For many years, Bear Republic's Racer X felt like a thing of urban lore. The beer would be exposed in brief, Bigfoot-like sightings, only to retreat without a trace. According to legend, if you gaze into a mirror and say "Racer X" three times, you'll immediately grow a beard of hops. That, or you'll get pretty thirsty.
In the Racer family of brews, X ("10") sits nicely between the ubiquitous Racer 5 and the elusive Cafe Racer 15 (which just won a silver medal in the Double IPA category at the Great American Beer Festival). Despite the name, Racer X isn't simply an amped up version of its younger sibling. Racer 5 is dry and driven by notes of citrus and tropical fruit. The hops in Racer X take a more resinous, piney route, backed by a much sweeter malt backbone that smacks of honey graham crackers. The beer effectively bridges the gap between the West Coast tradition of bone-dry, aromatic IPAs, and the East Coast approach of maltier IPAs with heavier body and more residual sugar.

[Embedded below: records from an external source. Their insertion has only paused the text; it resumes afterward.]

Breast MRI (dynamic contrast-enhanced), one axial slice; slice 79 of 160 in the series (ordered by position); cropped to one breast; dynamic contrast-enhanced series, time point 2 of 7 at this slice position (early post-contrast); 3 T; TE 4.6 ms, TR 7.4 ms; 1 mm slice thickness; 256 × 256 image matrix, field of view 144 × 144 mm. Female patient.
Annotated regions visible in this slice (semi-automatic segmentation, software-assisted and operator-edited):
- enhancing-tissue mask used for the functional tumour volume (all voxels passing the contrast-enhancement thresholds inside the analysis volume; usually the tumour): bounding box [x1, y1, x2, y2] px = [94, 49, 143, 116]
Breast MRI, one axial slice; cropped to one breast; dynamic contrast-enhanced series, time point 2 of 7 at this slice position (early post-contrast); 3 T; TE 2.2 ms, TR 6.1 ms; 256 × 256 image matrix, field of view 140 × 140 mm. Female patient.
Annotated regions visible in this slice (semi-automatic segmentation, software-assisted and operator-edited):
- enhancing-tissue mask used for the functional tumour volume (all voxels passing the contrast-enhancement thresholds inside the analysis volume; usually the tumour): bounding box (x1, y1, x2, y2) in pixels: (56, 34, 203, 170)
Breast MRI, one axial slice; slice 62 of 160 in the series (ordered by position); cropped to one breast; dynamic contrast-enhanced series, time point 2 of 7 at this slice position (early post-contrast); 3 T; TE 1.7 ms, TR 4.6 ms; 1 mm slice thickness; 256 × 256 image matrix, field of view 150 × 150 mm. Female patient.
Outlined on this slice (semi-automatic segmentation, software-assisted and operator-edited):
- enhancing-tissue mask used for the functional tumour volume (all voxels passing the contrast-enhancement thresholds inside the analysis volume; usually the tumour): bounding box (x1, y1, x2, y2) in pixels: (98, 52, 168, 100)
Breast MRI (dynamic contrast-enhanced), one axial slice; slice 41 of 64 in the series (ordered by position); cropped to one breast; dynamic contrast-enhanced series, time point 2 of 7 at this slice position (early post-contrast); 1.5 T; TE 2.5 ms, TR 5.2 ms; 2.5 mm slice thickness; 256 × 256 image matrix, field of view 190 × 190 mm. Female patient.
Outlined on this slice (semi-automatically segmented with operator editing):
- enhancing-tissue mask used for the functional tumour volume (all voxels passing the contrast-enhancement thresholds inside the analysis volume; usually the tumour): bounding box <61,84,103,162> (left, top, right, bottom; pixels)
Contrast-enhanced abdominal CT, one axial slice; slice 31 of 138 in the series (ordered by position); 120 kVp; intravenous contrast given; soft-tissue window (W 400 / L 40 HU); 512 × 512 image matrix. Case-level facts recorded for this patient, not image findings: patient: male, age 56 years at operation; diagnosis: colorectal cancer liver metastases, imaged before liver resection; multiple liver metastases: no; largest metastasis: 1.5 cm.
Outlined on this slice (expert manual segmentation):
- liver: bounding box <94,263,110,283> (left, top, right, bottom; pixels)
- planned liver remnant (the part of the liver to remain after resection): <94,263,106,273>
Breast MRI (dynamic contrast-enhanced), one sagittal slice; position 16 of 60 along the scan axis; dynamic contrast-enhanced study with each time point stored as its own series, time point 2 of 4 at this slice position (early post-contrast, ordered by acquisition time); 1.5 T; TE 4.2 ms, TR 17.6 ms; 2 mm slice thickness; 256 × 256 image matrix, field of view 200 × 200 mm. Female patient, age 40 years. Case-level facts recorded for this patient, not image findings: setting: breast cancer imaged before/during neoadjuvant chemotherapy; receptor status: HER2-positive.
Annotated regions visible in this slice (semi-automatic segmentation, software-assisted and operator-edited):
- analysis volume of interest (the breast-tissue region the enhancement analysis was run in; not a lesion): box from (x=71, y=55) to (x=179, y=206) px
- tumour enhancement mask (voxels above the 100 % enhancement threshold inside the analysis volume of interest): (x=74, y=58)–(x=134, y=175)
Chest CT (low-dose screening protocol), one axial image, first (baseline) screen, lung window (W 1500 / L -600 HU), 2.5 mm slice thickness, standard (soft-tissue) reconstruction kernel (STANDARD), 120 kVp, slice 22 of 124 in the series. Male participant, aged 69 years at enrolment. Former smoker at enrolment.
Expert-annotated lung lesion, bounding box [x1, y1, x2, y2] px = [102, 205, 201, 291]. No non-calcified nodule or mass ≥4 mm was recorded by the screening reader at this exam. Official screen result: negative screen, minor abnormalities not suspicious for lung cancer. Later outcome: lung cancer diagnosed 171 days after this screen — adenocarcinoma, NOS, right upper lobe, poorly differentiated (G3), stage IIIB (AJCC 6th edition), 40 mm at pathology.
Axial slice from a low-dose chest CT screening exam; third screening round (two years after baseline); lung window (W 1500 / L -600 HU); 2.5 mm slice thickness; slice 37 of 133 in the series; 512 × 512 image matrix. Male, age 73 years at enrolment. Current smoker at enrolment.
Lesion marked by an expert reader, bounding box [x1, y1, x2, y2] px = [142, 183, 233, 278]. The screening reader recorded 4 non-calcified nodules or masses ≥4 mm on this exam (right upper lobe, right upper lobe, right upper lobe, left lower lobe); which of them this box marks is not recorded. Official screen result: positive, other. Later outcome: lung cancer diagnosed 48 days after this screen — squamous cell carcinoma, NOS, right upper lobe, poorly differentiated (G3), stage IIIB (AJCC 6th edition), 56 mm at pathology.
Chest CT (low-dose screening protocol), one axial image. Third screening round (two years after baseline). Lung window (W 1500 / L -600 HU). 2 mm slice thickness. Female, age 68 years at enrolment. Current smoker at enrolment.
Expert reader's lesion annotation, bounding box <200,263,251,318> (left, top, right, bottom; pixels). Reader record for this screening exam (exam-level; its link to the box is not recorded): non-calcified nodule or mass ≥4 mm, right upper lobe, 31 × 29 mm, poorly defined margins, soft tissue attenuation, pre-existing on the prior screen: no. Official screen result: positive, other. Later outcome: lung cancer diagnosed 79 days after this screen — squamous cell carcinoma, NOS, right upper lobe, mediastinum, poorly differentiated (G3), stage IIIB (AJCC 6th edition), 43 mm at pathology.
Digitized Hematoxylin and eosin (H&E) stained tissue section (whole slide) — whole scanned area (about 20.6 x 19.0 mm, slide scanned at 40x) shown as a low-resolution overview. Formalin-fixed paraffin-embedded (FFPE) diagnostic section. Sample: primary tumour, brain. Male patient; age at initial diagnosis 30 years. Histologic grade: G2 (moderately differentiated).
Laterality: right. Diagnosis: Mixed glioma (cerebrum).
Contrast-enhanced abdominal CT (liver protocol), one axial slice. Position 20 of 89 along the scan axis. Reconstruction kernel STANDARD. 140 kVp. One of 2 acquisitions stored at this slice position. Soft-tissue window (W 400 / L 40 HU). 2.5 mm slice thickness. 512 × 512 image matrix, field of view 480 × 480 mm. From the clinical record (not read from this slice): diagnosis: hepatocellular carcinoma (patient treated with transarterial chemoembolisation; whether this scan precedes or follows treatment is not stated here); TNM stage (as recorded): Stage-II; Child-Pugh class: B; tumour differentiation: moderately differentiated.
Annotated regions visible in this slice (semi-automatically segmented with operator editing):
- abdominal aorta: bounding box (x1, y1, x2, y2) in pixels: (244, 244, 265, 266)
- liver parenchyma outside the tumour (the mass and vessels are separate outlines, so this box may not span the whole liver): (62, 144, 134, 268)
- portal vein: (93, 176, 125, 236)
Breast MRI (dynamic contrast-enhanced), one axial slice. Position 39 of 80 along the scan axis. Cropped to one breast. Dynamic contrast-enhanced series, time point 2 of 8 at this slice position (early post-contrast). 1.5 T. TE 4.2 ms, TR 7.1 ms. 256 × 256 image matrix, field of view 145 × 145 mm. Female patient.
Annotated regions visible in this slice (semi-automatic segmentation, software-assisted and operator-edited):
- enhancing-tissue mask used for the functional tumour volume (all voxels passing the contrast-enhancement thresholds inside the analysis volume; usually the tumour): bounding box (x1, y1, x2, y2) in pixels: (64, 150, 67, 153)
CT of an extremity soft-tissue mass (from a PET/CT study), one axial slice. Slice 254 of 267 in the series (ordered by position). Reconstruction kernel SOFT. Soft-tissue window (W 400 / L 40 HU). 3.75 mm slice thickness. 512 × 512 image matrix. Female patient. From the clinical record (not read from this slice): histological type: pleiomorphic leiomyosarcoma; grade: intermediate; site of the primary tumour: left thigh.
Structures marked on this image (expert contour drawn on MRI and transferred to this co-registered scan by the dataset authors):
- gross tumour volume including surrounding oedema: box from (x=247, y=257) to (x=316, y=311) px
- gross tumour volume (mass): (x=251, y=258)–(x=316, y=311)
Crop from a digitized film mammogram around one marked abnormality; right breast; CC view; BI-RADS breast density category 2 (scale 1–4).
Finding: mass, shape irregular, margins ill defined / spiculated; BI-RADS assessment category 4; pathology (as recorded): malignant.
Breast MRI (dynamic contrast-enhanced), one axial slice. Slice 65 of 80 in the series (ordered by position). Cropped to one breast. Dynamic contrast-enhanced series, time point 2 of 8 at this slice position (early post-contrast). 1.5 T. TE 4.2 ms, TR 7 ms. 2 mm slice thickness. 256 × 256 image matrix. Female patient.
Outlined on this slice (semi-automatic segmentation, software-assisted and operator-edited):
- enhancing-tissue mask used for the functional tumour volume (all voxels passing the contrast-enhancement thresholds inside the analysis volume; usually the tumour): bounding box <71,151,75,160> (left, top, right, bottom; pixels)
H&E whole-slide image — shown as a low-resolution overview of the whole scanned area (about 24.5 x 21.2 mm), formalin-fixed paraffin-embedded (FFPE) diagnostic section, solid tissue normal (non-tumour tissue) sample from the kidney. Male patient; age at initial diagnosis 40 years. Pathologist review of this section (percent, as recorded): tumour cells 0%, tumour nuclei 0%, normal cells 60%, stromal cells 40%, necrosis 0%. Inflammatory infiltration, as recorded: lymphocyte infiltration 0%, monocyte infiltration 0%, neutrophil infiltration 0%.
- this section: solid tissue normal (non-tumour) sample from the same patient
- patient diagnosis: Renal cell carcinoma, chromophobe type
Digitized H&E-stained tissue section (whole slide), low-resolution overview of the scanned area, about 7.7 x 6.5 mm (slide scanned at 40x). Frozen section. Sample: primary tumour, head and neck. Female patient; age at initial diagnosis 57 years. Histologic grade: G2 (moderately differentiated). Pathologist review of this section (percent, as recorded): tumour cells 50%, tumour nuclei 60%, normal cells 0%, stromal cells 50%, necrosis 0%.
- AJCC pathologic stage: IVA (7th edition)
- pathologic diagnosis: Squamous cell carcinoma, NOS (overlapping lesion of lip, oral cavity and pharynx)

For the first time, finding Racer X isn't akin to hunting the Loch Ness monster. The brew has just started to reach shelves in 22-ounce bottles. When pairing Double IPAs with food, it's important to find flavors that can hold up to the bitterness and higher alcohol content. Hops tend to complement salty flavors, but boozy notes don't always pair nicely with sweeter flavors. We'd suggest picking up some umami-heavy cured meats from Fatted Calf or Boccalone to pair with this brew. The hoppy notes tease out the more subtle flavors of the charcuterie, while the salty meat tempers the beer's bitterness. On the dessert front, you'll need something with a rich depth of flavor that plays to the beer's malty side. We recommend some salted caramels or "bacon crack" from local chocolatier Nosh This.
Consume this beer as fresh as possible for optimal experience. Call ahead to better beer shops for availability.